TEXTAUSZUG
++++++++++

Die Presse: Die Sparbuch-Zinsen sind auf einem Rekordtief. Wie legen Sie Ihr Geld an? Haben Sie einen Tipp?

Herbert Stepic: Ich habe einen wesentlich größeren Teil meines Einkommens auf Sparbüchern, was ich in früheren Jahren nicht hatte. Das gute alte Sparbuch erlebt eine Renaissance, weil es sicher ist. Ich habe zum Teil von Aktien auf Sparbücher umgeschichtet.

Abzüglich der Inflationsrate sind Sparbücher aber ein Verlustgeschäft.

Das muss ich akzeptieren.

Wer ist für die Krise verantwortlich? Sind es die Banken oder die Staaten?

Die jetzige Krise ist eine Staatenkrise. Diese Krise hat nur in zwei Ländern eine bankenspezifische Ausprägung, nämlich in Spanien und in Irland. In allen anderen Ländern sind das jahrzehntelange Missstände der Politik, die dazu geführt haben, dass die Wirtschaft fehlgeleitet worden ist.

++++++++++

DATENBEREICH
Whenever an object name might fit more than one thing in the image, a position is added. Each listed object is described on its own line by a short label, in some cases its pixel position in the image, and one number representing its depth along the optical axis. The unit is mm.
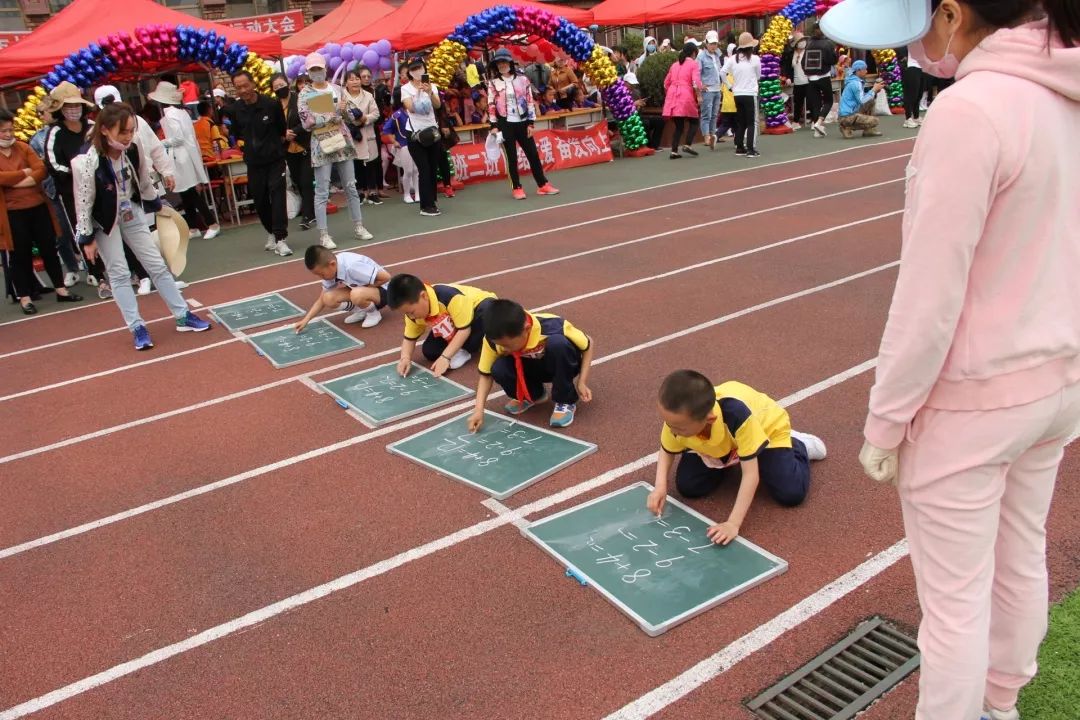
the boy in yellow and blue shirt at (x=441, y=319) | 5641
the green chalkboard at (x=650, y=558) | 3322
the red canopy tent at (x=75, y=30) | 12109
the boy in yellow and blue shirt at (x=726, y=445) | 3359
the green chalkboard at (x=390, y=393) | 5512
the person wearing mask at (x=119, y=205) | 6527
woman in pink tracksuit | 1694
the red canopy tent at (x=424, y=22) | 16062
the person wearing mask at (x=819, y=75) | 16625
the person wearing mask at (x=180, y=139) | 11297
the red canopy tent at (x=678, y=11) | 20031
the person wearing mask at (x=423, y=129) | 12008
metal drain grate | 2764
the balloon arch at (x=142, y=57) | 10938
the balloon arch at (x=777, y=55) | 17594
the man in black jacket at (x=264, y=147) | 9969
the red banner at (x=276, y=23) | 27047
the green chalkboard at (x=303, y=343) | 6781
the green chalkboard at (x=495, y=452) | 4457
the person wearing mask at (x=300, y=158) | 10930
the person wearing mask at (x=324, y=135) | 9883
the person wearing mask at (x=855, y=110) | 15789
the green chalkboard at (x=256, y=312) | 7883
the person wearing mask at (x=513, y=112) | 12422
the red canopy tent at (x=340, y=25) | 19594
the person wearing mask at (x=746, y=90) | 14891
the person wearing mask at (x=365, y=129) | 12477
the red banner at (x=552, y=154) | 14930
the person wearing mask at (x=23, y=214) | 8617
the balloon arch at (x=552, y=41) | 14102
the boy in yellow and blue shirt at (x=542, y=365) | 4891
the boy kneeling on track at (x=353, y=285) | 7152
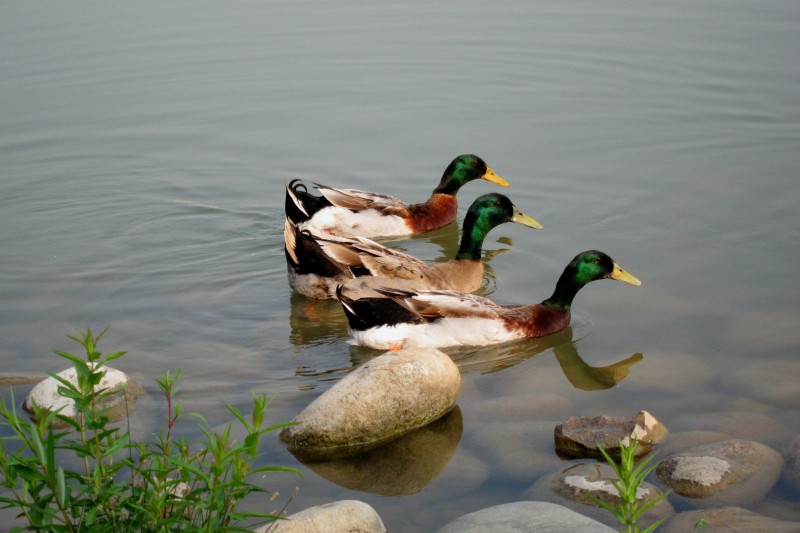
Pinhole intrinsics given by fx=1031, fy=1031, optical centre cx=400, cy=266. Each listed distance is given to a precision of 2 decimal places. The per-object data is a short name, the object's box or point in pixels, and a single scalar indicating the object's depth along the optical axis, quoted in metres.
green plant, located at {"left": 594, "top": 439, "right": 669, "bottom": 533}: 3.49
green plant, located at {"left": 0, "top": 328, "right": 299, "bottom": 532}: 3.42
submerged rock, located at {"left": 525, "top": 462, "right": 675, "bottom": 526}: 5.02
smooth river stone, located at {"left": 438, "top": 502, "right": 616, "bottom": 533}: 4.34
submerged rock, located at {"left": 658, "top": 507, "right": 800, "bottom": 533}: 4.80
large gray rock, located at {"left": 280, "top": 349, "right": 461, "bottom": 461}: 5.78
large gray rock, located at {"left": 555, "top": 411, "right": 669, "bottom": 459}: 5.63
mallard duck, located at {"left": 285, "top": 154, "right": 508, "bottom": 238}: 10.16
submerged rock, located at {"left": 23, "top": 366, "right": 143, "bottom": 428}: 5.99
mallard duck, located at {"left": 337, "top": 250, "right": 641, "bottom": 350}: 7.50
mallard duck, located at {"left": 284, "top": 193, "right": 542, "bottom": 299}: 8.45
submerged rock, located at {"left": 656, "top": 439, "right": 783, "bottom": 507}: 5.12
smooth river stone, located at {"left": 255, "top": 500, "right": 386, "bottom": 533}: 4.48
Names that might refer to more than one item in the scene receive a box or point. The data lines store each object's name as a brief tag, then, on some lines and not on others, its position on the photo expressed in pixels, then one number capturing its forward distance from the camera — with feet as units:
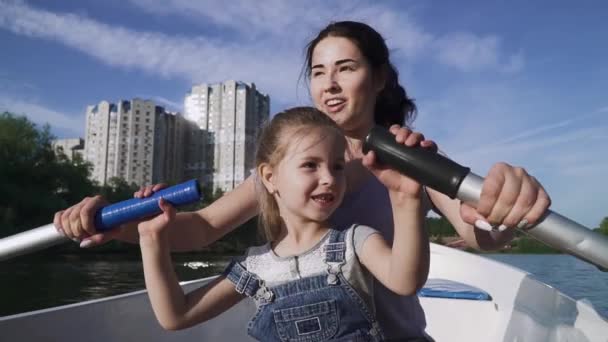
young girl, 4.00
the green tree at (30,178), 73.51
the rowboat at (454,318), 5.21
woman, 4.44
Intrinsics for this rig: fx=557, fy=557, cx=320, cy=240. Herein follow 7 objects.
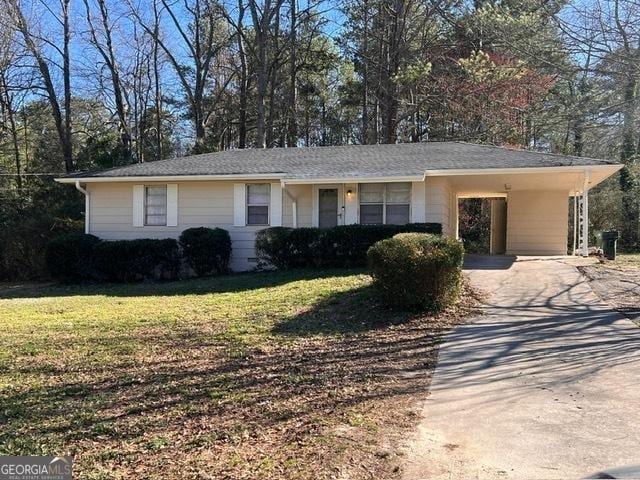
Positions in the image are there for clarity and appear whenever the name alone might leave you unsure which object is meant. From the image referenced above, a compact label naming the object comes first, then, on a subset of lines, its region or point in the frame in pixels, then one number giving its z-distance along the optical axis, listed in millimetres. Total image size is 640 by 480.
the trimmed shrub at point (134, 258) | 14312
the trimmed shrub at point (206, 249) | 14320
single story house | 13898
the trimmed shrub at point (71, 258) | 14352
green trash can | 14711
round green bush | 7852
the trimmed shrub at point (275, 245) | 13617
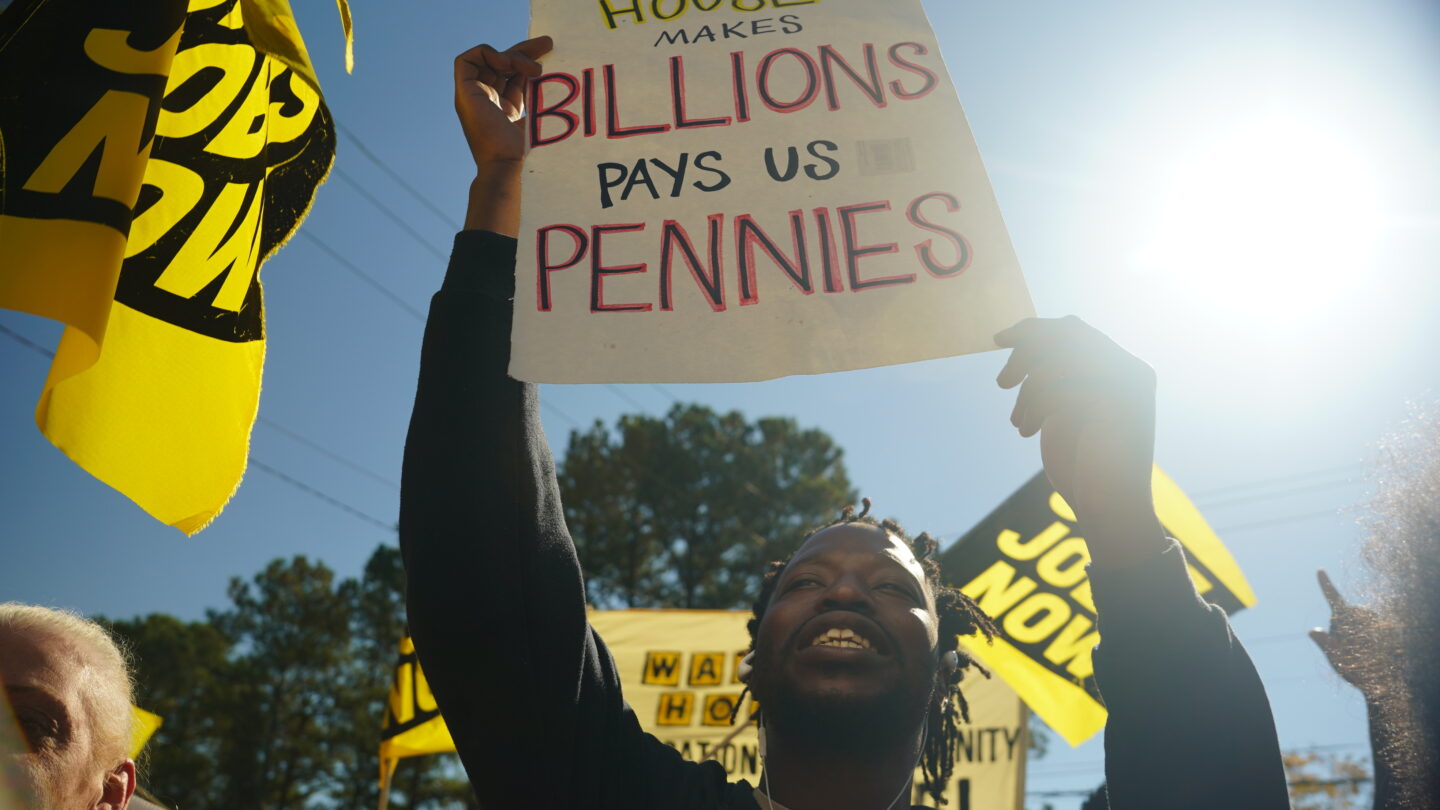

++++++++++

AUFGABENSTELLUNG
Reproduziere aus dem Interviewauszug über das Sparbuch wortgetreu alles von „Die jetzige Krise“ bis hinab zu „fehlgeleitet worden ist.“ einschließlich.

LÖSUNG
Die jetzige Krise ist eine Staatenkrise. Diese Krise hat nur in zwei Ländern eine bankenspezifische Ausprägung, nämlich in Spanien und in Irland. In allen anderen Ländern sind das jahrzehntelange Missstände der Politik, die dazu geführt haben, dass die Wirtschaft fehlgeleitet worden ist.